I realize that this is complicated, but I feel like there is a pretty simple ideal that we could all agree on. If someone shows up with unambiguous evidence of violent sexual assault, they shouldn't become the target of prosecution for anything associated with that assault (if they robbed a bank the month before, feel free! But not for false or non-reporting or obstructing or whatever the fuck.). And if they are utterly crazy (in the actually having psychotic breaks sense), that should not be a reason to _not_ go after the responsible person(s) who violently sexually assaulted them. I also feel like if we take off the table the possibility of prosecuting the victim, maybe we'll focus on getting all those rape kits that are sitting around unprocessed moved through the system. As that happens, it is becoming very clear that there are a bunch of violent, repeat, sexual offenders who are raping women who police then dismiss as lying or making it up or whatever. Which is a ridiculous state of affairs and completely fixable, if we just focus on the physical evidence and quit expecting the victim to comport with our ludicrous notions of How Victims Should Behave.
I believe that we have legislation to this effect going in Congress at the moment that is currently hung up on the Hyde Amendment and I really hope that amendment can be removed because this is legislation we really need.

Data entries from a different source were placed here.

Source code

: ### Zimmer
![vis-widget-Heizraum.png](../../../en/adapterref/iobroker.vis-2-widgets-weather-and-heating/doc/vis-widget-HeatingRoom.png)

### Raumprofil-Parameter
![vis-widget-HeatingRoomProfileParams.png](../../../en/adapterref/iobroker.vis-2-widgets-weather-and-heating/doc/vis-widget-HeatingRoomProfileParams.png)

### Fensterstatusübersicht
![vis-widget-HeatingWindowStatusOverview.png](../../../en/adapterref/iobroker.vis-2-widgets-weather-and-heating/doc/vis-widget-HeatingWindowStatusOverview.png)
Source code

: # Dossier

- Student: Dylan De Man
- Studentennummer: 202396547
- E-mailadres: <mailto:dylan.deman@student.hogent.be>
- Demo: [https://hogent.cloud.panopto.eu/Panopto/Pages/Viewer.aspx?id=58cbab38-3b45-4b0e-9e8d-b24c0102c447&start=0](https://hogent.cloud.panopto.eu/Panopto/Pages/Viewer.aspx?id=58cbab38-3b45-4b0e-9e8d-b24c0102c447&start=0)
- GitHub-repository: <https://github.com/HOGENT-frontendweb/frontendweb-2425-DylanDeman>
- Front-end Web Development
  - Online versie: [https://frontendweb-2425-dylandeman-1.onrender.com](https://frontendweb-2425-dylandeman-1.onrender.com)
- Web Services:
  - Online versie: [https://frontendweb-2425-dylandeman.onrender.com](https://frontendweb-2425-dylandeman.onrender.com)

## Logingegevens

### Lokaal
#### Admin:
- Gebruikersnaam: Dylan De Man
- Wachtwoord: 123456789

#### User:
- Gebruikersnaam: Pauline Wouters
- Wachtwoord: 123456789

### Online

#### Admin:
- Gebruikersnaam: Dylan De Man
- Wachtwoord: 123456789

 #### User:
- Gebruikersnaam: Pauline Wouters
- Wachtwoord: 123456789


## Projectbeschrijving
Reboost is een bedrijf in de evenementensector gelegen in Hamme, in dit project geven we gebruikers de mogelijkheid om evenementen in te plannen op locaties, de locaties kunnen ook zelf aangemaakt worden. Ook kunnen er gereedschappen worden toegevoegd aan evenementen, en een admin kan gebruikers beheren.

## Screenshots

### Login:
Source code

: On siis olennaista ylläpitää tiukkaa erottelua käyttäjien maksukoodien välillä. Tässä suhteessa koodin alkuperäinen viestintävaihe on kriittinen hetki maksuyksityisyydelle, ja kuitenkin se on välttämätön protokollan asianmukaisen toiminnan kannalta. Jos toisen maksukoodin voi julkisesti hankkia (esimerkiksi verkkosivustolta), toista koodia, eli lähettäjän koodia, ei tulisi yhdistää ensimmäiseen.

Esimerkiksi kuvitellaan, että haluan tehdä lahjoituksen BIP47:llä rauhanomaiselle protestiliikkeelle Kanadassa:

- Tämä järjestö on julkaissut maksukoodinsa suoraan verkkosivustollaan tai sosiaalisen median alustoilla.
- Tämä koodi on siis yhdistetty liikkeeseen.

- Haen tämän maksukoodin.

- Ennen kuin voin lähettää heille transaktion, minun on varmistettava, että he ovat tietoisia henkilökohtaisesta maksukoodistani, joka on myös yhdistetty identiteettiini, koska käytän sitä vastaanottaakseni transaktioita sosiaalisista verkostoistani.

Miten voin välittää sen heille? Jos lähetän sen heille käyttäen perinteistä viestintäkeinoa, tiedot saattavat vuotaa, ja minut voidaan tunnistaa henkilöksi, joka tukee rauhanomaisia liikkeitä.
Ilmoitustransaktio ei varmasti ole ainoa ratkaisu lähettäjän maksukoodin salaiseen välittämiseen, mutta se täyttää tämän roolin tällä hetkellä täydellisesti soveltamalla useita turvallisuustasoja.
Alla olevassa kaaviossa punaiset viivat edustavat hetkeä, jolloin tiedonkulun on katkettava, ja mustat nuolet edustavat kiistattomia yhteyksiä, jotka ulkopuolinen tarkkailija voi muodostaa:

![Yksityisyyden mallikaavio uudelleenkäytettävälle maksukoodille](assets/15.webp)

Finally, I feel like we are having a really weird parenting policy moment. At exactly the moment in time when we should be focusing on higher levels of supervision/surveillance on older children (and younger adults, potentially) to make sure they make it to full adulthood and development of executive function without landing in jail (where there is a high level of surveillance and a very low level of independence) or dying, we've got a loud fraction of white parents trying to dismantle this entire apparatus.
But you know, maybe it's not that weird. I mean, if you solve a problem thoroughly enough that you don't know anyone who has that problem, you might forget why you put all those procedures and protocols and safeguards in place and think it was okay to get rid of them. And we've been seeing _that_ kind of thinking about one thing (banking regulation) or another (vaccination) for a long while now.